[Page-level text extractions]

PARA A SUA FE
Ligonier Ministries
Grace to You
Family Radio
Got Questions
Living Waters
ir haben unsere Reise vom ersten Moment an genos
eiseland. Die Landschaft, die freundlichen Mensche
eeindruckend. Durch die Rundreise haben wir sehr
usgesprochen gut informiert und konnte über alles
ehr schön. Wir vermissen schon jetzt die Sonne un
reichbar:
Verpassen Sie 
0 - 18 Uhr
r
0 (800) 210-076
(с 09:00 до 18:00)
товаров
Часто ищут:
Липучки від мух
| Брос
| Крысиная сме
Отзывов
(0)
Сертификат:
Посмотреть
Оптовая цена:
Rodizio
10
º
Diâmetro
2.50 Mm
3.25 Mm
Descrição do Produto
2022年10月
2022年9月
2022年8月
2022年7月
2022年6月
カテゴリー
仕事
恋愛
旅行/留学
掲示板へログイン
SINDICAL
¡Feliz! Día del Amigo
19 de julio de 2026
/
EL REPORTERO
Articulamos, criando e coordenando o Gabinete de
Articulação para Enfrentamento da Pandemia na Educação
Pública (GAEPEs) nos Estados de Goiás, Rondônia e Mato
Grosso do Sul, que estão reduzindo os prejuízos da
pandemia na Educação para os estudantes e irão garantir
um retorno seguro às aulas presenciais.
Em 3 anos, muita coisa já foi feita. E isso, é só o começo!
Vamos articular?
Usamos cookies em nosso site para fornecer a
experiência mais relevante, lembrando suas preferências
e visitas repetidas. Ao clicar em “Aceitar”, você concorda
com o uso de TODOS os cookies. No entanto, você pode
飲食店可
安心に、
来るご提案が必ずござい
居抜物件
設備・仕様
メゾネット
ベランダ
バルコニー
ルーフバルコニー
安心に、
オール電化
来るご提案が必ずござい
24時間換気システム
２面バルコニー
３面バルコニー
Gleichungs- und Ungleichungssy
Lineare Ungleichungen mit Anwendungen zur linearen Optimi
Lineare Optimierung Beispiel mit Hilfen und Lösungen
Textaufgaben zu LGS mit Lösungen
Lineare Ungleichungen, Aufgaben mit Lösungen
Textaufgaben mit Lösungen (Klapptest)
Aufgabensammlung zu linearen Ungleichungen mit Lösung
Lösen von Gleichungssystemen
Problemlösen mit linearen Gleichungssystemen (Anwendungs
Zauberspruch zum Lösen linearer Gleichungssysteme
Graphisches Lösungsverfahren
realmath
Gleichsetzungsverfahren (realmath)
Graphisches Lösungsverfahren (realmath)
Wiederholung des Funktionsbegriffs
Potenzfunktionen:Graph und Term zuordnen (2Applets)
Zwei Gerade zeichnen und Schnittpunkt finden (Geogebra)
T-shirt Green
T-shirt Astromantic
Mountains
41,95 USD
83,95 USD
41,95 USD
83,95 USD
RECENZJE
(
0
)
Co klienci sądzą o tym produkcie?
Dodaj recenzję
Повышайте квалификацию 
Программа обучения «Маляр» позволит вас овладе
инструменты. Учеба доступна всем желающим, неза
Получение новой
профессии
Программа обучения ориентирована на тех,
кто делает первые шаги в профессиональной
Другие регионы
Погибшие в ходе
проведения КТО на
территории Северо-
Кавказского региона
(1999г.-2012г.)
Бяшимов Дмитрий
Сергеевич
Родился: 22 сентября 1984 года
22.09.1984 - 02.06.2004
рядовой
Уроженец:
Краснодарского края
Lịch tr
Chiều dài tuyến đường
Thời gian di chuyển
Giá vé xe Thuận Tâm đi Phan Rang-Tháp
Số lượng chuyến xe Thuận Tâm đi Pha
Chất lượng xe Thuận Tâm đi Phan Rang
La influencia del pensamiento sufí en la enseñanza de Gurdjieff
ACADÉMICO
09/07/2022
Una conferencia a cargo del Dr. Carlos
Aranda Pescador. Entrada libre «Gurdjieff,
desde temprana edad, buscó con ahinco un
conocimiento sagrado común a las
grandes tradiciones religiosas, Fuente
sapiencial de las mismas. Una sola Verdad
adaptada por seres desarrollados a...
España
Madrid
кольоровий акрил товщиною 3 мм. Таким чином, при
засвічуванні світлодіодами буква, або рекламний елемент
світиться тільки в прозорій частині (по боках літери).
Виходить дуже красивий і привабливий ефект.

▶ What you are asked to do: Using the entries shown above, reproduce verbatim the lines from the line bearing "pandemia na Educação para" to the line bearing "Dodaj recenzję", inclusive.

▶ Task output:
pandemia na Educação para os estudantes e irão garantir
um retorno seguro às aulas presenciais.
Em 3 anos, muita coisa já foi feita. E isso, é só o começo!
Vamos articular?
Usamos cookies em nosso site para fornecer a
experiência mais relevante, lembrando suas preferências
e visitas repetidas. Ao clicar em “Aceitar”, você concorda
com o uso de TODOS os cookies. No entanto, você pode
飲食店可
安心に、
来るご提案が必ずござい
居抜物件
設備・仕様
メゾネット
ベランダ
バルコニー
ルーフバルコニー
安心に、
オール電化
来るご提案が必ずござい
24時間換気システム
２面バルコニー
３面バルコニー
Gleichungs- und Ungleichungssy
Lineare Ungleichungen mit Anwendungen zur linearen Optimi
Lineare Optimierung Beispiel mit Hilfen und Lösungen
Textaufgaben zu LGS mit Lösungen
Lineare Ungleichungen, Aufgaben mit Lösungen
Textaufgaben mit Lösungen (Klapptest)
Aufgabensammlung zu linearen Ungleichungen mit Lösung
Lösen von Gleichungssystemen
Problemlösen mit linearen Gleichungssystemen (Anwendungs
Zauberspruch zum Lösen linearer Gleichungssysteme
Graphisches Lösungsverfahren
realmath
Gleichsetzungsverfahren (realmath)
Graphisches Lösungsverfahren (realmath)
Wiederholung des Funktionsbegriffs
Potenzfunktionen:Graph und Term zuordnen (2Applets)
Zwei Gerade zeichnen und Schnittpunkt finden (Geogebra)
T-shirt Green
T-shirt Astromantic
Mountains
41,95 USD
83,95 USD
41,95 USD
83,95 USD
RECENZJE
(
0
)
Co klienci sądzą o tym produkcie?
Dodaj recenzję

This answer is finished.